After tfidf transformation, we crafted the following features
Feature | Description |
---|---|
tfidf_wm | word match after tfidf |
tfidf_wm_stops | word match after tfidf and filtering stop words |
2_SWC_IDF | word match using 2-grams after tfidf |
3_SWC_IDF | word match using 3-grams after tfidf |
2_SWC_IDF_w_stops word match using 2-grams after tfidf and filtering stop words | |
3_SWC_IDF_w_stops word match using 3-grams after tfidf and filtering stop words | |
1_ND_IDF | normal distance after tfidf |
2_ND_IDF | normal distance using 2-grams after tfidf |
3_ND_IDF | normal distance using 3-grams after tfidf |
1_ND_IDF_w_stops | normal distance after tfidf and filtering stop words |
2_ND_IDF | normal distance using 2-grams after tfidf and filtering stop words |
3_ND_IDF | normal distance using 3-grams after tfidf and filtering stop words |
LSTMs (Long Short Term Memory networks) features
LSTMs is a special kind of recurrent neural network (RNN) which works very well in predicting sequential patterns such as text, speech, audio, video, physical processes, time series(sensor) data, anomaly detection, etc. The details of LSTMs are well explained in the blog post by Christopher Olah, and the blog post by Brandon Rohrer.
We converted each word in our dataset to an unique integer identifier after data clean and preprocessing. By Keras default embedding, it was converted to a embedding matrix. Feeding the embeding matrix to LSTMs, we obtained the output from 32 neurons which gives us 32 LSTM features.
Leak features
Leak features are playing an important role in this competition. It is useful in competition but not practical in real world projects because we do not know the true target value for test dataset.
Feature | Description |
---|---|
q1_frequency | the number of times question1 appearance in the dataset |
q2_frequency | the number of times question2 appearance in the dataset |
q1_q2_intersect | the number of shared questions question1 and question2 all formed question pairs with in the dataset |
Machine Learning Models
We have built models including xgboost, random forest, logistic regression, neural network, and support vector machines. Using different subsets of data, we built a total of 12 models.
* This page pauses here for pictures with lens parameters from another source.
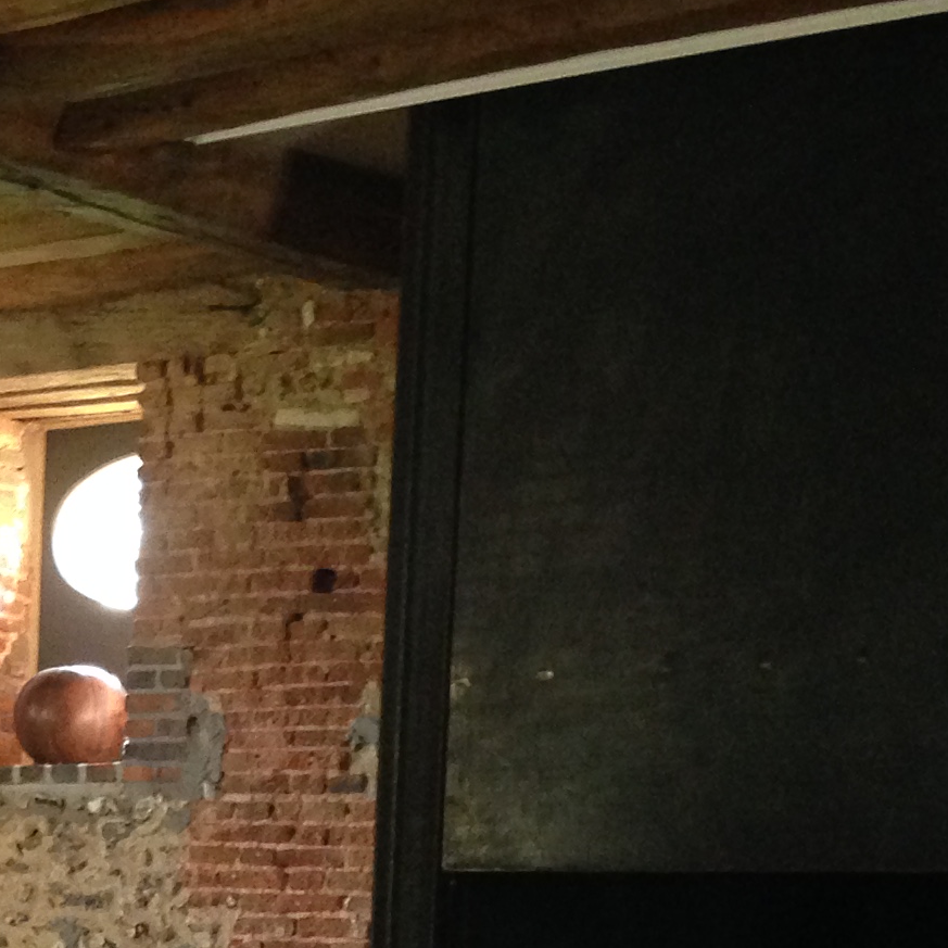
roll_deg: -0.3
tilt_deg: -3.3
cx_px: -375
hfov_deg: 15.1
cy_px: 1178
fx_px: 3377
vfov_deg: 15.3
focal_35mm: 109
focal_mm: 4.12
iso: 250
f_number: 2.4
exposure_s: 1/20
The best single model is a xgboost model with 83 features, it gives 0.15239 logloss on the public leaderboard.
Model Stacking
There are several ways to ensemble models, the most widely used methods include bagging, boosting and stacking. Here,
we use stacking. The basic idea of stacking is to build different models which output intermediate prediction, also
called meta features. Those meta features are combined and fed into a new model to predict target.
We stacked 12 models. Logloss reaches 0.15146 on the public leaderboard, which is almost 0.001 improvement on the best single model.
It was so much fun and a great learning experience working on the Quora project with my talented team members. Thank you !